---- Recorded data

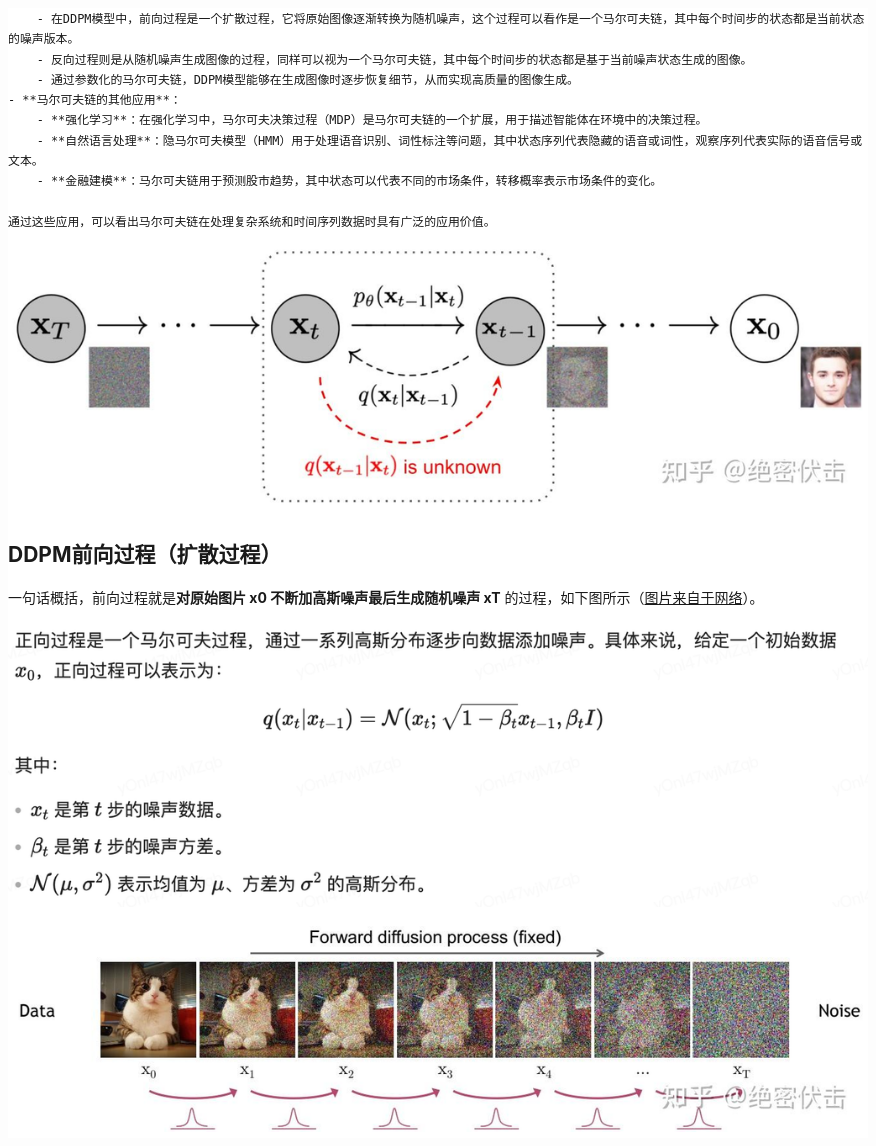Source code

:         - 在DDPM模型中，前向过程是一个扩散过程，它将原始图像逐渐转换为随机噪声，这个过程可以看作是一个马尔可夫链，其中每个时间步的状态都是当前状态的噪声版本。
        - 反向过程则是从随机噪声生成图像的过程，同样可以视为一个马尔可夫链，其中每个时间步的状态都是基于当前噪声状态生成的图像。
        - 通过参数化的马尔可夫链，DDPM模型能够在生成图像时逐步恢复细节，从而实现高质量的图像生成。
    - **马尔可夫链的其他应用**：
        - **强化学习**：在强化学习中，马尔可夫决策过程（MDP）是马尔可夫链的一个扩展，用于描述智能体在环境中的决策过程。
        - **自然语言处理**：隐马尔可夫模型（HMM）用于处理语音识别、词性标注等问题，其中状态序列代表隐藏的语音或词性，观察序列代表实际的语音信号或文本。
        - **金融建模**：马尔可夫链用于预测股市趋势，其中状态可以代表不同的市场条件，转移概率表示市场条件的变化。
    
    通过这些应用，可以看出马尔可夫链在处理复杂系统和时间序列数据时具有广泛的应用价值。
    

![image.png](cv%EF%BC%9AGAN%E3%80%81DDPM%E3%80%81Diffusion%E3%80%81StableDiffusion%201bae64a5662180f69e6cef428d2d364a/image%201.png)

## **DDPM前向过程（扩散过程）**

一句话概括，前向过程就是**对原始图片 x0 不断加高斯噪声最后生成随机噪声 xT** 的过程，如下图所示（[图片来自于网络](https://link.zhihu.com/?target=https%3A//drive.google.com/file/d/1DYHDbt1tSl9oqm3O333biRYzSCOtdtmn/view)）。

![image.png](cv%EF%BC%9AGAN%E3%80%81DDPM%E3%80%81Diffusion%E3%80%81StableDiffusion%201bae64a5662180f69e6cef428d2d364a/image%202.png)

![image.png](cv%EF%BC%9AGAN%E3%80%81DDPM%E3%80%81Diffusion%E3%80%81StableDiffusion%201bae64a5662180f69e6cef428d2d364a/image%203.png)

--------

### Exercise
Print the listing above in full, exactly as written. Omit any pictures.

### Solution to the exercise
Source code

:         - 在DDPM模型中，前向过程是一个扩散过程，它将原始图像逐渐转换为随机噪声，这个过程可以看作是一个马尔可夫链，其中每个时间步的状态都是当前状态的噪声版本。
        - 反向过程则是从随机噪声生成图像的过程，同样可以视为一个马尔可夫链，其中每个时间步的状态都是基于当前噪声状态生成的图像。
        - 通过参数化的马尔可夫链，DDPM模型能够在生成图像时逐步恢复细节，从而实现高质量的图像生成。
    - **马尔可夫链的其他应用**：
        - **强化学习**：在强化学习中，马尔可夫决策过程（MDP）是马尔可夫链的一个扩展，用于描述智能体在环境中的决策过程。
        - **自然语言处理**：隐马尔可夫模型（HMM）用于处理语音识别、词性标注等问题，其中状态序列代表隐藏的语音或词性，观察序列代表实际的语音信号或文本。
        - **金融建模**：马尔可夫链用于预测股市趋势，其中状态可以代表不同的市场条件，转移概率表示市场条件的变化。
    
    通过这些应用，可以看出马尔可夫链在处理复杂系统和时间序列数据时具有广泛的应用价值。
    

![image.png](cv%EF%BC%9AGAN%E3%80%81DDPM%E3%80%81Diffusion%E3%80%81StableDiffusion%201bae64a5662180f69e6cef428d2d364a/image%201.png)

## **DDPM前向过程（扩散过程）**

一句话概括，前向过程就是**对原始图片 x0 不断加高斯噪声最后生成随机噪声 xT** 的过程，如下图所示（[图片来自于网络](https://link.zhihu.com/?target=https%3A//drive.google.com/file/d/1DYHDbt1tSl9oqm3O333biRYzSCOtdtmn/view)）。

![image.png](cv%EF%BC%9AGAN%E3%80%81DDPM%E3%80%81Diffusion%E3%80%81StableDiffusion%201bae64a5662180f69e6cef428d2d364a/image%202.png)

![image.png](cv%EF%BC%9AGAN%E3%80%81DDPM%E3%80%81Diffusion%E3%80%81StableDiffusion%201bae64a5662180f69e6cef428d2d364a/image%203.png)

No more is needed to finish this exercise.